Tax fairness proponents call for eliminating all tax loopholes. At the same time, some merely support a minimum corporate tax or say that what firms pay in taxes should be determined by the needs of the communities in which they operate. This discussion will gather momentum during the next months and years as stakeholders call for more corporate accountability in tax contributions and other forms of community assistance.
Increasingly Difficult To Engage In Political Engagement
The Conference Board with the National Association of Business Political Action Committees conducted a recent survey. They found that 87 percent of corporate government relations executives believe that corporate political activity will be at least as difficult in 2022 and that 42 percent believe it will be more difficult.

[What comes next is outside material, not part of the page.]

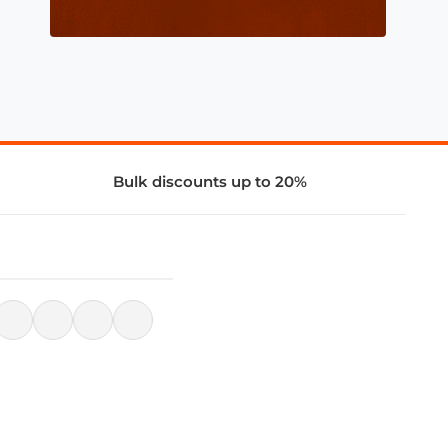
Bulk discounts up to 20%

Companies are bracing to continue "hot button" issues in this midterm election year, particularly at the state level. According to 77% of respondents, one of the key causes of this dilemma is the frequent appearance of social and political topics on which businesses are compelled to take a stance. In addition, the Federal Elections Commission and the Biden Administration are expected to impose limitations on corporate political involvement during this election year, according to sources.
Conclusion
Corporations' ability to modify their environmental, social, and governance policies in response to these increased difficulties will decide whether companies are deemed leaders in this industry rather than followers or laggards. Companies will be required to continue to improve rather than rely on previous pledges and commitments as the bar is moved higher and higher with every passing year. In order to propel their organizations ahead in the new normal, the leaders of these institutions will need to develop their own thinking constantly.